Randall Price says, in The Secrets of the Dead Sea Scrolls, page 147, that scroll 4QDeutj, Deuteronomy 32:8 agrees with the LXX ("sons of Israel"), but not the Masoretic Text ("sons of God"). In 4Qexoda, Exodus 1:5 records "75 descendants of Jacob" (agreeing with the LXX; cf. Acts 7: l4) against the Masoretic Text's “70 descendants.” The Paleo-Exodus Scroll (4Q22) shows expansions of the text like that in the Samaritan Pentateuch.
Price says that six copies of Jeremiah recovered from the caves have the longer form of the text in agreement with the Masoretic text, but two have the shorter form in agreement with the Septuagint. They also lack words, names, and sentences and exhibit a different sequence in some places. Before the discovery of these texts there was no evidence for the existence of a shorter Hebrew variant other than the LXX.
On page 149, Price cites Emanuel Tov:
In proto-Judges, a portion from chapter 6 [of the biblical Judges] is missing – a whole paragraph. It is in our present Hebrew Bible, and also in English translations, but it is a paragraph which had puzzled scholars for centuries because it seems to be out of place. Suddenly we found this fragment at Qumran, in which there is a text of Judges that doesn't have this paragraph. The text reads better without it. It helps us understand that at some point in the transmission of the text this paragraph was added, but the book was already circulating in another form before it was.
On page 148, Randall Price says of the Samuel A Scroll:
The Samuel A Scroll (designated 4QSama-c or 4Q51-53) is especially interesting because it contains textual variants that appear to support many of the Septuagint deviations from the Masoretic Text. This was important because it provided scholars with an example of the kind of Hebrew version that was behind the Septuagint.

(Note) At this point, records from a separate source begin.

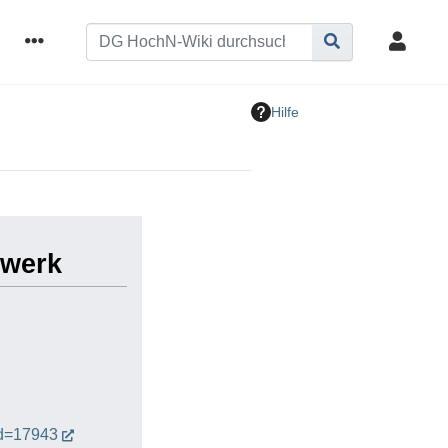
Hilfe
zwerk
id=17943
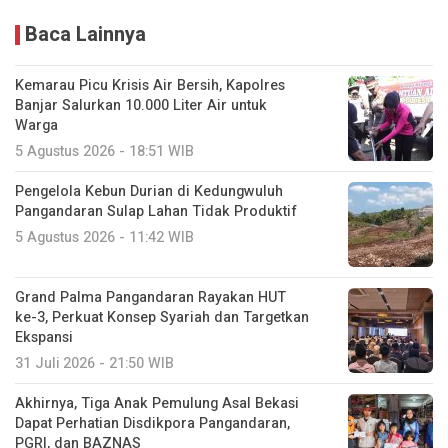
Baca Lainnya
Kemarau Picu Krisis Air Bersih, Kapolres
Banjar Salurkan 10.000 Liter Air untuk
Warga
5 Agustus 2026 - 18:51 WIB
Pengelola Kebun Durian di Kedungwuluh
Pangandaran Sulap Lahan Tidak Produktif ‎
5 Agustus 2026 - 11:42 WIB
Grand Palma Pangandaran Rayakan HUT
ke-3, Perkuat Konsep Syariah dan Targetkan
Ekspansi
31 Juli 2026 - 21:50 WIB
Akhirnya, Tiga Anak Pemulung Asal Bekasi
Dapat Perhatian Disdikpora Pangandaran,
PGRI, dan BAZNAS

This Scroll also has another exceptional feature: it contains a passage that was completely missing from the Masoretic Text bur was apparently known and used by Flavius Josephus in his Jewish Antiquities (6.69-71). This text mentions Nahash the Ammonite, whose story is given in the Bible in 1 Samuel 11 : l-6.
He says some of the Torah Scrolls expand on the biblical text, for example in the Rewritten Pentateuch (4Q364-367). Others are retellings of the biblical account, such as the Genesis Apocryphon, retelling the story of Abram and Sarai in Genesis 12:10-13 (1Q20 19:14-20) or the story of the flood (4Q252).
On page 381, Price says that the presence among the collection of a horoscope text, a physiognomy text (discerning a person's nature from his or her physical appearance and mannerisms), a chiromancy text (palmistry), and a brontologion text (prediction of the future based on where thunder is heard in the heavens) affirms their use in Judaism prior to the rabbinical period, after which time they were forbidden.
The full importance of the Dead Sea Scrolls for apologetics has not yet been determined. At one stage, it was suggested that a tiny scrap of text was from Mark's Gospel, but that thesis has been dismissed as speculative. There are scrolls that might have been precursors to the beatitudes of Matthew's Gospel, but we will see in the future how secure that hypothesis is.